### AUFGABEN
• a. Beantworten Sie anhand des Textes über Spyproxy diese drei Fragen:
(i) Von welcher Universität stammen die Autoren des Whitepapers?
(ii) Wie verfährt Spyproxy mit einer Seite, die nur aus HTML besteht?
(iii) Auf welche ungewöhnlichen Veränderungen wird die virtuelle Maschine überwacht?
• b. Führen Sie den Text über Spyproxy im Anschluss an seinen letzten Satz weiter.

### TEXTBLOCK

Sicherer surfen mit Spyproxy

Eines der vor kurzem von der Usenix freigegebenen Whitepaper beschäftigt sich mit einem interessanten Konzept, wie man sicherer surfen könnte. „SpyProxy: Execution-based Detection of Malicious Web Content“ von Alexander Moshchuk, Tanya Bragin, Damien Deville, Steven Gribble, and Henry Levy von der University of Washington beschreibt eine virtuelle Maschine, die zwischen den Browser des Anwenders und die anzufordernden Webseiten geschaltet wird (PDF-Version hier).

Das klingt zuerst nicht sehr revolutionär. Die JanusVM ist beispielsweise ein virtueller Proxy, in dem unter anderem Privoxy den Datenstrom bereinigt. Spyproxy geht jedoch erheblich weiter:

Zuerst unterziehen die Forscher eine gewünschte Webseite einer statischen Analyse. Dabei prüfen sie unter anderem, ob die Seite ausführbare Elemente enthält. Besteht die Seite nur aus HTML, stuft sie Spyproxy als ungefährlich ein und leitet sie an den Browser weiter. Enthält sie aber aktive Elemente oder auch Grafiken, leitet das System sie an eine virtuelle Maschine weiter, die sie automatisch in einem Browser ausführt.

Nun wird es spannend. Die Forscher gehen davon aus, dass Schadcode versuchen wird, aus dem Browser „auszubrechen“ und die virtuelle Maschine zu infizieren. Sie überwachen die VM deswegen auf ungewöhnliche Veränderungen, wie neue Dateien und Prozesse. Springt einer der installierten Trigger an, stufen sie die Seite als unsicher ein und leiten sie nicht an den Browser des Endanwenders weiter.

Spyproxy kann so problemlos neue Exploits und Zeroday-Angriffe erkennen, ohne auf Signaturen zurückgreifen zu müssen. Ein passives System wie Siteadvisor hängt dagegen immer hinterher, da eine gefährliche Seite zuerst gemeldet und untersucht werden muss, bevor sie ausgefiltert wird.

### DATEN

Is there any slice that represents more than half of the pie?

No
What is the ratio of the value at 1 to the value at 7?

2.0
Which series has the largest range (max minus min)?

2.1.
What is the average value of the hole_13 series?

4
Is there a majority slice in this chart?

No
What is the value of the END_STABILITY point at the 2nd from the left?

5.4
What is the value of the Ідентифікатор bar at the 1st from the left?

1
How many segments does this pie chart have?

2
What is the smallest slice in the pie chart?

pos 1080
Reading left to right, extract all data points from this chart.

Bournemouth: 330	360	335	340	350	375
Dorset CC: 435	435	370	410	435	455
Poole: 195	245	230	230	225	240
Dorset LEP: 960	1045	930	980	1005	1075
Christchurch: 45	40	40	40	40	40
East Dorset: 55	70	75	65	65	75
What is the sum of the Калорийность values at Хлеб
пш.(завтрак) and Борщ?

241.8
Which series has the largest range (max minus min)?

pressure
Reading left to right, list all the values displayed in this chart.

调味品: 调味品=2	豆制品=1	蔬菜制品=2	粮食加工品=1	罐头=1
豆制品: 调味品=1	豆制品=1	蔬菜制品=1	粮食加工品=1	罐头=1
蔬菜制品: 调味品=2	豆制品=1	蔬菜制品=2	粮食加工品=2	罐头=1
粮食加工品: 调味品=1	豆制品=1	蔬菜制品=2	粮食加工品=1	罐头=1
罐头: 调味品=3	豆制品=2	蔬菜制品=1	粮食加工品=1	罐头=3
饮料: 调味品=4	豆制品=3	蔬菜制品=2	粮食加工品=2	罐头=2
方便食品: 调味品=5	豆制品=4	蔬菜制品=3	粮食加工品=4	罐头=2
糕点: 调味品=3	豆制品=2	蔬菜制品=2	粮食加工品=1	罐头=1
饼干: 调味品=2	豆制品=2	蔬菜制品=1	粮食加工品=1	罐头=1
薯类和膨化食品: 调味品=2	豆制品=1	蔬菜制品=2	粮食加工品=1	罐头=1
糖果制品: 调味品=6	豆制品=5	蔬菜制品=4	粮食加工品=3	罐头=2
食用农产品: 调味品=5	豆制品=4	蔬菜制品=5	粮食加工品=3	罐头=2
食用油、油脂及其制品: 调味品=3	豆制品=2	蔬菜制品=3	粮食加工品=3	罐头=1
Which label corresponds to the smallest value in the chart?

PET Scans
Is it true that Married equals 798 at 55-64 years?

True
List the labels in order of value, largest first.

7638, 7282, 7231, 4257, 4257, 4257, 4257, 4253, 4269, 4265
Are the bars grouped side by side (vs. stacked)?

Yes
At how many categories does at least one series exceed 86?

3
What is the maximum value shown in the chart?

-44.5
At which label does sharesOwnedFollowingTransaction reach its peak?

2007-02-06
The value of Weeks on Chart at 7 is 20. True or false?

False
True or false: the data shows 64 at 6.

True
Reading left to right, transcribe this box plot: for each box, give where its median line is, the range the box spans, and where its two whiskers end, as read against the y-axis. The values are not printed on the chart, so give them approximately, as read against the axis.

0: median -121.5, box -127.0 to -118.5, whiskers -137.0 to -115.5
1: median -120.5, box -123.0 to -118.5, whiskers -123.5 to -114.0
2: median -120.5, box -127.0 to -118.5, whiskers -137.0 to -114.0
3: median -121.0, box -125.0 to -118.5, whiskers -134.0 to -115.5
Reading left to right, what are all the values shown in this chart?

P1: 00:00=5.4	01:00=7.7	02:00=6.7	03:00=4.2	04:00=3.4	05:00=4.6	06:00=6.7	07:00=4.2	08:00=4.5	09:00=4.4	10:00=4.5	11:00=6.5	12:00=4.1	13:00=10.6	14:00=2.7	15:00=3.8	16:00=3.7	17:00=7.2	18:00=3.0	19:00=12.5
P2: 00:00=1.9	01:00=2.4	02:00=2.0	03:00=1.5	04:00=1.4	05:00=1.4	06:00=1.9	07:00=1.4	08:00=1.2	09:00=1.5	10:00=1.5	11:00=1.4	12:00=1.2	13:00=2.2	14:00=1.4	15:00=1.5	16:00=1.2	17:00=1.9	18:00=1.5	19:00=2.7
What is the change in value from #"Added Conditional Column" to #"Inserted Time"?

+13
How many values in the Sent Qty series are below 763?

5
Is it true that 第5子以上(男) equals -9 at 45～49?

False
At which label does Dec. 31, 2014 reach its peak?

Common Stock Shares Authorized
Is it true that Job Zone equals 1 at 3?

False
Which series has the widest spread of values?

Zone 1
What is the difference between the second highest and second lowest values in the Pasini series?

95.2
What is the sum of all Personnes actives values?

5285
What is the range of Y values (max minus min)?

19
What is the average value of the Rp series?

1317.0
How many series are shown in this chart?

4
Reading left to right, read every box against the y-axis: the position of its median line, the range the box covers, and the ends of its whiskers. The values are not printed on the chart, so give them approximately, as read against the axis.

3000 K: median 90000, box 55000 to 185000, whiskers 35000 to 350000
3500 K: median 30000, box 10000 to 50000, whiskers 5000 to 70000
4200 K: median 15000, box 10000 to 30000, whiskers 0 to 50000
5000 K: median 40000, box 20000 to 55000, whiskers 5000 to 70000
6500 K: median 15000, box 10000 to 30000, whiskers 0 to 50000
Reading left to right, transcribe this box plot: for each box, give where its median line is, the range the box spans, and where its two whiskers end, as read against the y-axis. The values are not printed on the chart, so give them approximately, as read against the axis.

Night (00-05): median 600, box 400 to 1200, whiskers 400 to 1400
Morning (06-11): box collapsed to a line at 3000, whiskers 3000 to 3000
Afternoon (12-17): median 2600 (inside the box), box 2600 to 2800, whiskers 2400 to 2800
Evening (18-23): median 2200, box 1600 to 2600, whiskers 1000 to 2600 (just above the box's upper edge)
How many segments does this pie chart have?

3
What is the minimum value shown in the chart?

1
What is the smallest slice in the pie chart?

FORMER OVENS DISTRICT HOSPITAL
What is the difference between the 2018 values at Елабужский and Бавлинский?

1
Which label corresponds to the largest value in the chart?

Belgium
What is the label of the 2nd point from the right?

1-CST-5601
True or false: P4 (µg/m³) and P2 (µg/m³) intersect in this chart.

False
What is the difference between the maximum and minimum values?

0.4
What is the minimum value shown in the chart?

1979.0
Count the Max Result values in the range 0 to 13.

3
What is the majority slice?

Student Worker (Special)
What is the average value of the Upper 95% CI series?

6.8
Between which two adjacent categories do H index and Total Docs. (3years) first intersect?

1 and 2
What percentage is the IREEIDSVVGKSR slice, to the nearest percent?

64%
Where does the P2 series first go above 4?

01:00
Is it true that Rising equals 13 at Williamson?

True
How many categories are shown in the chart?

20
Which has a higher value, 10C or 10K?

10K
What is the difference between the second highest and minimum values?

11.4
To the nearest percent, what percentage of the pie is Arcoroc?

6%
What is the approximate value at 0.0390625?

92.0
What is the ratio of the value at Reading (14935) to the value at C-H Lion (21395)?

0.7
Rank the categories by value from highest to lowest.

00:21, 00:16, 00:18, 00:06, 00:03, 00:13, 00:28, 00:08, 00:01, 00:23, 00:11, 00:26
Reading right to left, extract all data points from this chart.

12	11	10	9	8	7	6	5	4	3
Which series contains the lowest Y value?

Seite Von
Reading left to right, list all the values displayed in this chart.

### ANTWORTEN
• a.
(i) Von der University of Washington.
(ii) Spyproxy stuft sie als ungefährlich ein und leitet sie an den Browser weiter.
(iii) Auf neue Dateien und Prozesse.

• b.
Ein Problem mit dem Spyproxy-Konzept ist jedoch der zusätzliche „Overhead“, den die VM produziert. Nach Angaben der Forscher soll sich die Zeit zwischen Anforderung der Webseite und ihrer Darstellung im Browser jedoch nur um 600 Millisekunden verlängern. Das hängt aber natürlich vom Computer des Anwenders ab. Zudem ist es lästig, nach dem Einschalten noch eine virtuelle Maschine starten zu müssen, bevor man surfen kann.

Ein weiteres Problem ist, dass viele Drive-by-Downloads heutzutage über Werbebanner verbreitet werden. Bei jeder Anforderung der Webseite wird jedoch meist ein anderer Banner geladen. Es ist also möglich, dass in der VM ein harmloser Banner erscheint, während der Anwender in seinem Browser einen manipulierten Banner zu sehen bekommt, der sein System dann doch infiziert.

Und noch ein Problem ist, dass man eine fertige Spyproxy-VM nicht einfach zum Download anbieten kann. In ihr muss ja Windows laufen und Microsoft hat bekanntlich etwas gegen eine kostenlose Verbreitung ihrer Betriebssysteme – außer man kriegt das irgendwie mit Nepenthes oder einer ähnlich Software hin. Ein Softwarepaket für eine selbst zu installierende Windows-VM gibt es jedenfalls noch nicht und es ist nicht bekannt, ob es dies jemals geben wird.